Dataset entries:
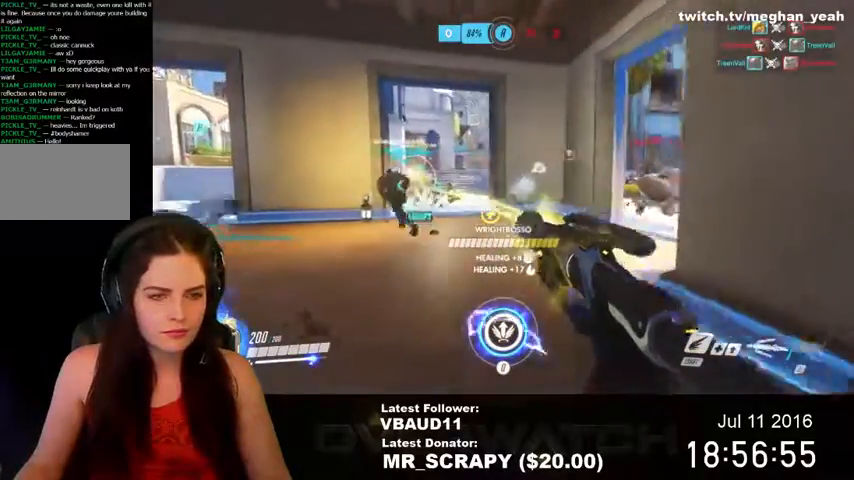
Gameplay with keyboard and mouse; each line is a JSON object with the keys and mouse buttons held at the frame after it. "events" lists presses ("down") and releases ("up") of "1", "2", "3", "4", "5", "a", "alt", "c", "ctrl", "d", "e", "f", "q", "r", "s", "shift", "space", "tab", "v", "w", "x", "z", "mouse_left", "mouse_middle", "mouse_right", "mouse_wheel_up" and "mouse_wheel_down" between this image and that frame as [ms after this image, input, new state], when the widget could be followed in between. "mouse_left", "mouse_middle", "mouse_right", "mouse_wheel_up", "mouse_wheel_down" = the "left", "middle", "right", "wheel_up", "wheel_down" buttons of the "mouse" list. No other keys are recorded. Not read: mouse_move.
{"keys": ["a", "w"], "mouse": ["left"], "events": [[500, "w", "down"]]}
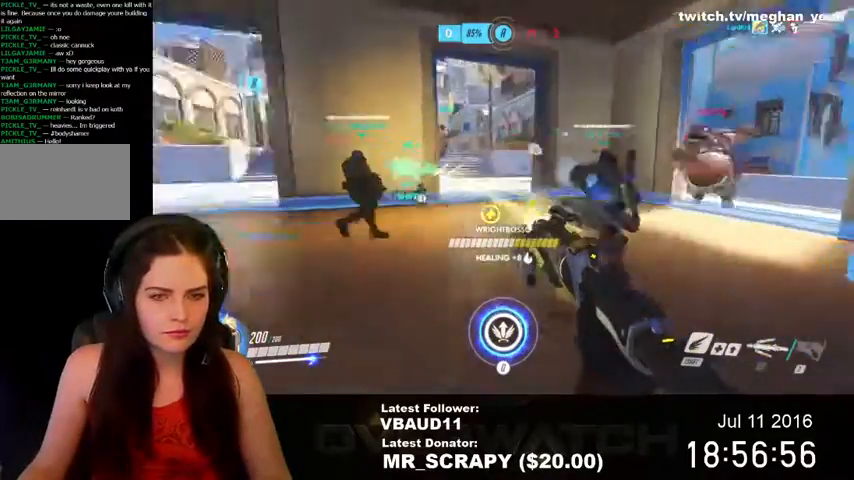
{"keys": ["w"], "mouse": ["left"], "events": [[200, "a", "up"], [233, "space", "down"], [433, "space", "up"]]}
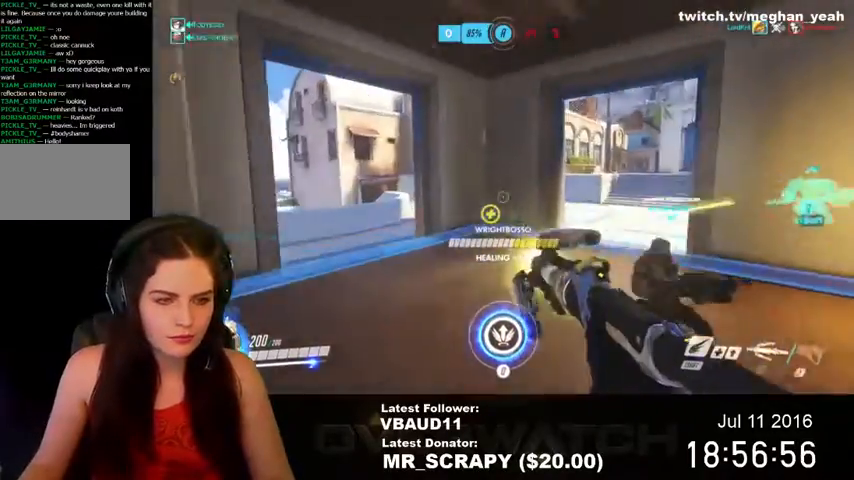
{"keys": ["w"], "mouse": ["left"], "events": [[133, "space", "down"], [167, "shift", "down"], [467, "shift", "up"], [467, "space", "up"]]}
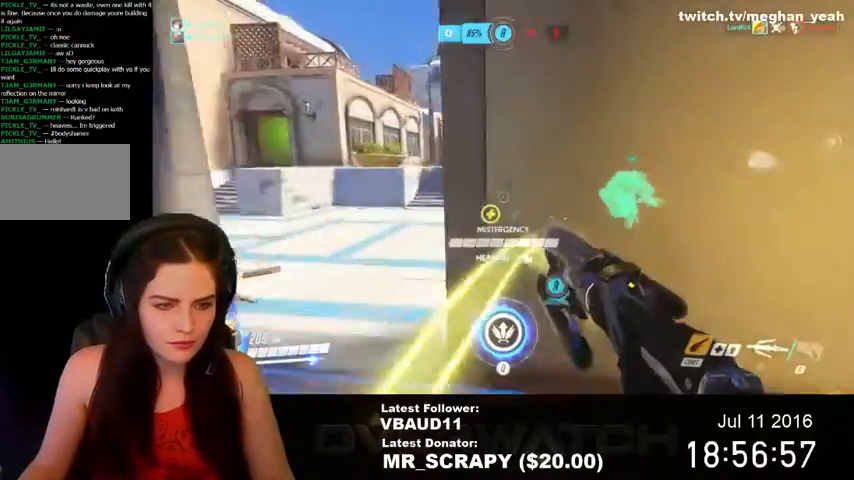
{"keys": ["a", "w"], "mouse": ["left"], "events": [[33, "mouse_left", "up"], [100, "mouse_left", "down"], [133, "a", "down"]]}
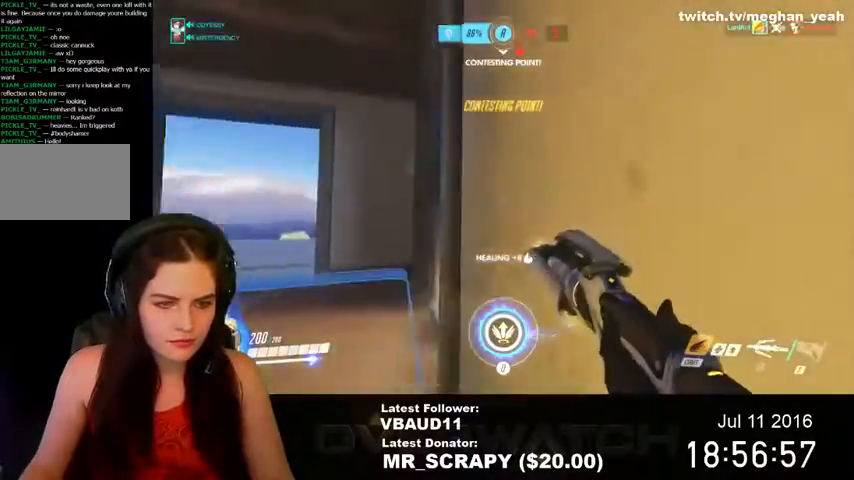
{"keys": ["a", "w"], "mouse": ["left"], "events": [[300, "w", "up"], [433, "w", "down"]]}
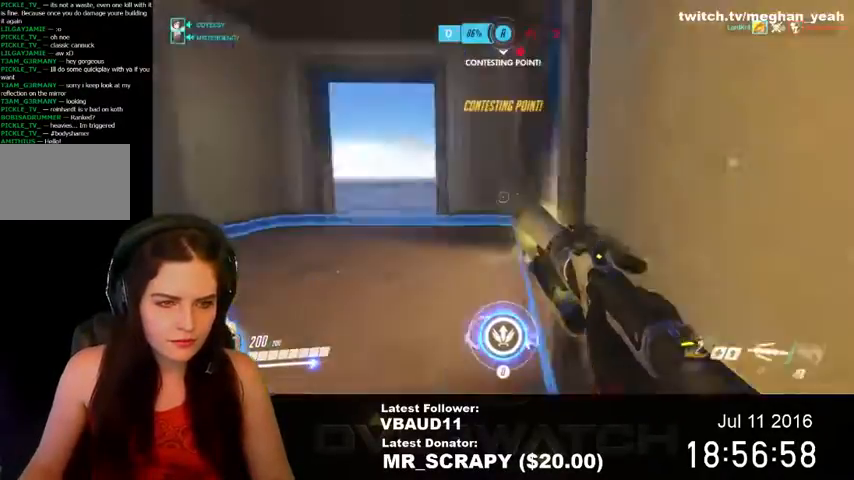
{"keys": ["a"], "mouse": [], "events": [[67, "a", "up"], [267, "a", "down"], [400, "w", "up"], [467, "mouse_left", "up"]]}
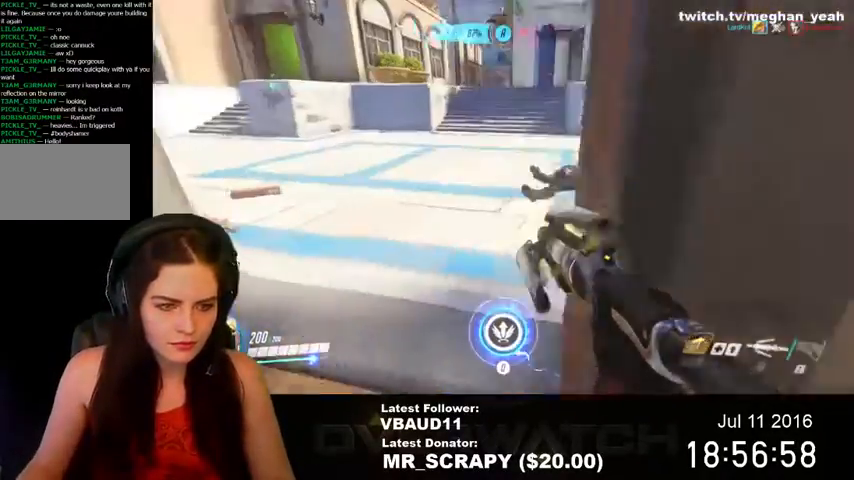
{"keys": ["a"], "mouse": ["left"], "events": [[167, "mouse_left", "down"]]}
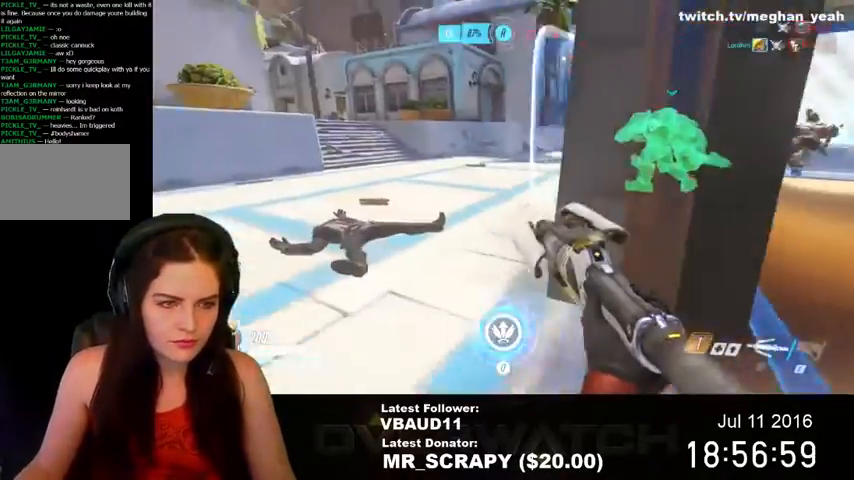
{"keys": ["w"], "mouse": ["left"], "events": [[167, "d", "down"], [200, "a", "up"], [300, "w", "down"], [433, "d", "up"]]}
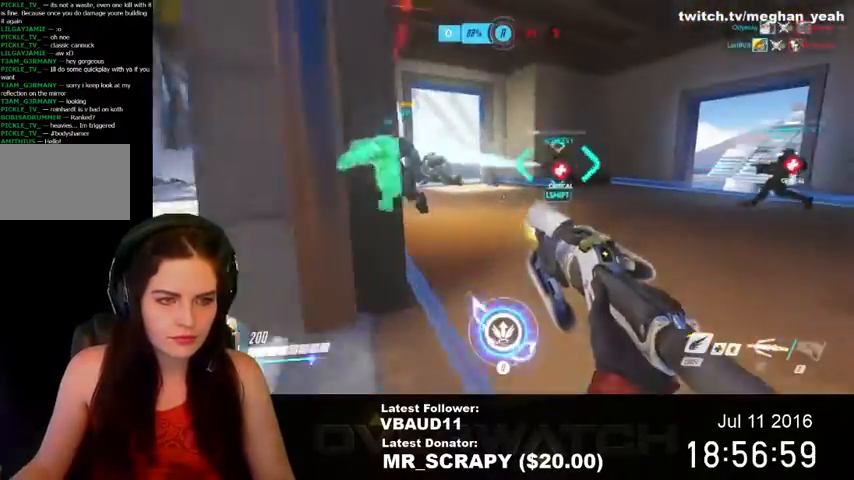
{"keys": ["d", "w"], "mouse": ["left"], "events": [[100, "d", "down"], [300, "mouse_left", "up"], [333, "mouse_left", "down"]]}
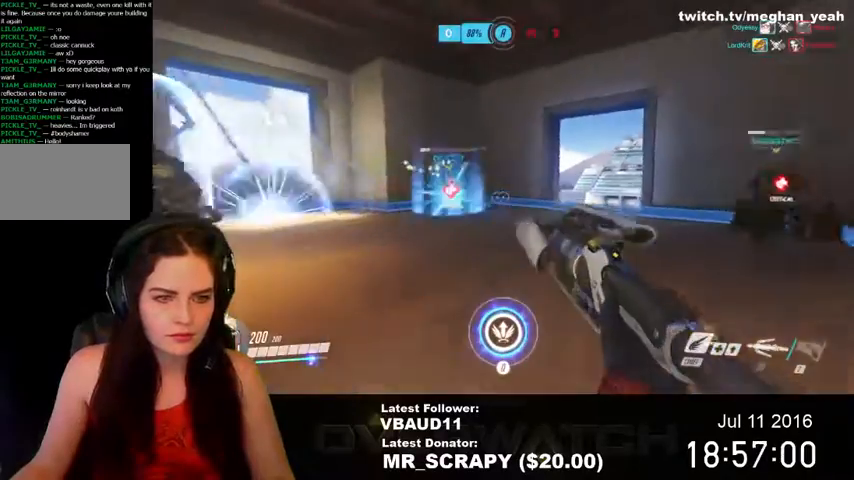
{"keys": ["d", "w"], "mouse": ["left"], "events": [[67, "d", "up"], [233, "d", "down"]]}
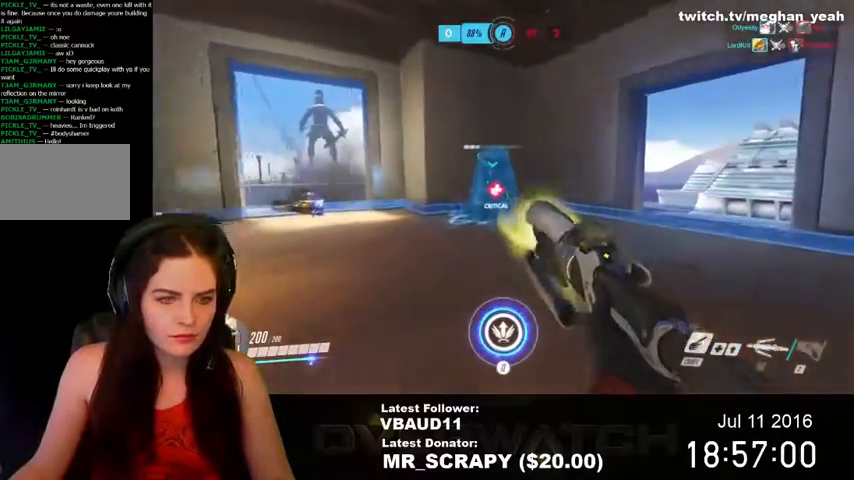
{"keys": ["d", "w"], "mouse": [], "events": [[167, "mouse_left", "up"], [200, "mouse_left", "down"], [500, "mouse_left", "up"]]}
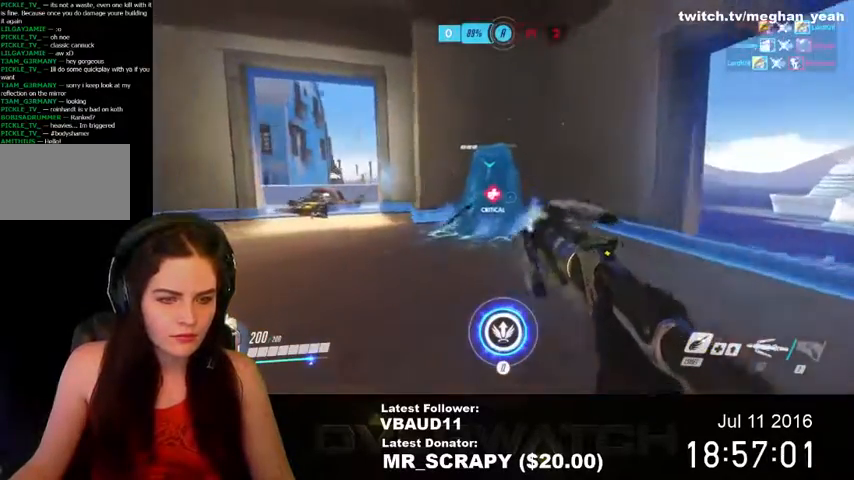
{"keys": ["d"], "mouse": ["left"], "events": [[67, "mouse_left", "down"], [367, "w", "up"]]}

Task details: Every record must be copied exactly, with images dropped from the result.

Written response:
Gameplay with keyboard and mouse; each line is a JSON object with the keys and mouse buttons held at the frame after it. "events" lists presses ("down") and releases ("up") of "1", "2", "3", "4", "5", "a", "alt", "c", "ctrl", "d", "e", "f", "q", "r", "s", "shift", "space", "tab", "v", "w", "x", "z", "mouse_left", "mouse_middle", "mouse_right", "mouse_wheel_up" and "mouse_wheel_down" between this image and that frame as [ms after this image, input, new state], when the widget could be followed in between. "mouse_left", "mouse_middle", "mouse_right", "mouse_wheel_up", "mouse_wheel_down" = the "left", "middle", "right", "wheel_up", "wheel_down" buttons of the "mouse" list. No other keys are recorded. Not read: mouse_move.
{"keys": ["a", "w"], "mouse": ["left"], "events": [[500, "w", "down"]]}
{"keys": ["w"], "mouse": ["left"], "events": [[200, "a", "up"], [233, "space", "down"], [433, "space", "up"]]}
{"keys": ["w"], "mouse": ["left"], "events": [[133, "space", "down"], [167, "shift", "down"], [467, "shift", "up"], [467, "space", "up"]]}
{"keys": ["a", "w"], "mouse": ["left"], "events": [[33, "mouse_left", "up"], [100, "mouse_left", "down"], [133, "a", "down"]]}
{"keys": ["a", "w"], "mouse": ["left"], "events": [[300, "w", "up"], [433, "w", "down"]]}
{"keys": ["a"], "mouse": [], "events": [[67, "a", "up"], [267, "a", "down"], [400, "w", "up"], [467, "mouse_left", "up"]]}
{"keys": ["a"], "mouse": ["left"], "events": [[167, "mouse_left", "down"]]}
{"keys": ["w"], "mouse": ["left"], "events": [[167, "d", "down"], [200, "a", "up"], [300, "w", "down"], [433, "d", "up"]]}
{"keys": ["d", "w"], "mouse": ["left"], "events": [[100, "d", "down"], [300, "mouse_left", "up"], [333, "mouse_left", "down"]]}
{"keys": ["d", "w"], "mouse": ["left"], "events": [[67, "d", "up"], [233, "d", "down"]]}
{"keys": ["d", "w"], "mouse": [], "events": [[167, "mouse_left", "up"], [200, "mouse_left", "down"], [500, "mouse_left", "up"]]}
{"keys": ["d"], "mouse": ["left"], "events": [[67, "mouse_left", "down"], [367, "w", "up"]]}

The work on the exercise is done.